EP by Dum Dum Girls
- Released: September 25, 2012
- Recorded: 2012
- Genre: Indie rock, shoegaze
- Length: 18:06
- Label: Sub Pop
- Producer: Richard Gottehrer and Sune Rose Wagner

Dum Dum Girls chronology
| Only in Dreams (2011) | End of Daze (2012) | Too True (2014) |

Singles from End of Daze
- "Lord Knows" Released: July 31, 2012;

= End of Daze =

End of Daze is the fourth EP by Dum Dum Girls, released September 25, 2012 by Sub Pop. This was the third Dum Dum Girls recording produced by Richard Gottehrer and the Raveonettes' Sune Rose Wagner, and the fourth overall for Gottehrer.

==Background==
Three songs from the EP ("Mine Tonight", "I Got Nothing" and "Trees and Flowers") were originally recorded for 2011's Only in Dreams, but were put aside for being "too different" and "atmospheric". These songs were intended to be used as B-sides; the cover of Strawberry Switchblade's "Trees and Flowers" was meant to accompany "Bedroom Eyes" on an unreleased 7" single. The remaining songs were recorded a year later in Chelsea, Manhattan.

"Lord Knows" was released as a single on July 31, 2012.

==Reception==

Pitchfork awarded End of Daze its "Best New Music" designation, with a score of 8.3. In her review, Lindsay Zoladz wrote, "Garage rock is also a genre of quick burnouts, its best compilations scattered with one- or no-hit wonders whose most explosive fireworks burned bright for three minutes before vanishing altogether. So perhaps the most profound way that the Dum Dum Girls have transcended their influences is the simple fact that they've stuck around, pushed past their limits, and gotten that much better. End of Daze is their best release.
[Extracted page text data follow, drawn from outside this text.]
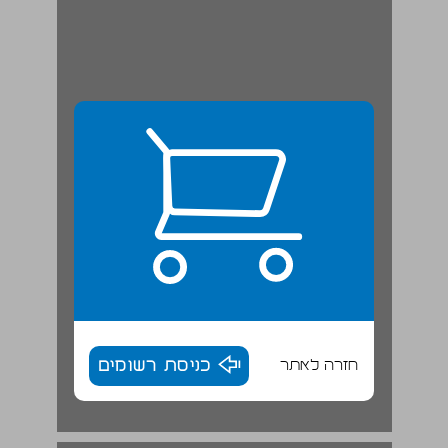
חזרה לאתר
כניסת רשומים
1.2.3 מאפיינים קריטיים של עסקות ... 18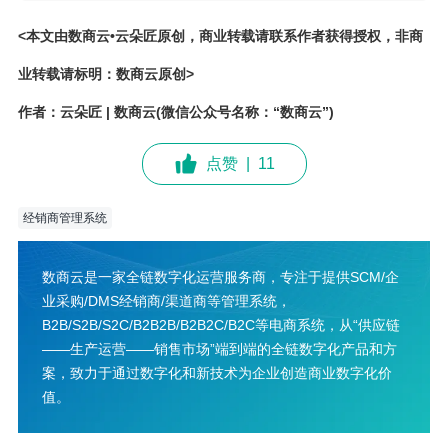
<本文由数商云•云朵匠原创，商业转载请联系作者获得授权，非商
业转载请标明：数商云原创>
作者：云朵匠 | 数商云(微信公众号名称：“数商云”)
点赞
|
11
经销商管理系统
数商云是一家全链数字化运营服务商，专注于提供SCM/企
业采购/DMS经销商/渠道商等管理系统，
B2B/S2B/S2C/B2B2B/B2B2C/B2C等电商系统，从“供应链
——生产运营——销售市场”端到端的全链数字化产品和方
案，致力于通过数字化和新技术为企业创造商业数字化价
值。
Much more than a stop-gap between LPs, it's succinct but irrefutable proof that this band's dynamite has a long fuse."

Professional ratings
Review scores
| Source | Rating |
| Pitchfork | 8.3/10 |
| Consequence | C+ |
| NME |  |

==Track listing==

| No. | Title | Length |
|---|---|---|
| 1. | "Mine Tonight" | 3:26 |
| 2. | "I Got Nothing" | 3:16 |
| 3. | "Trees and Flowers" (Jill Bryson, Rose McDowall) | 4:01 |
| 4. | "Lord Knows" | 4:18 |
| 5. | "Season in Hell" | 3:04 |
| Total length: |  | 18:06 |

==Release history==

| Country | Date | Format | Label |
| Canada | September 25, 2012 | CD, digital download, vinyl | Sub Pop |
United States

The first 900 copies of the vinyl version of the EP were released on clear vinyl as a "Loser Edition".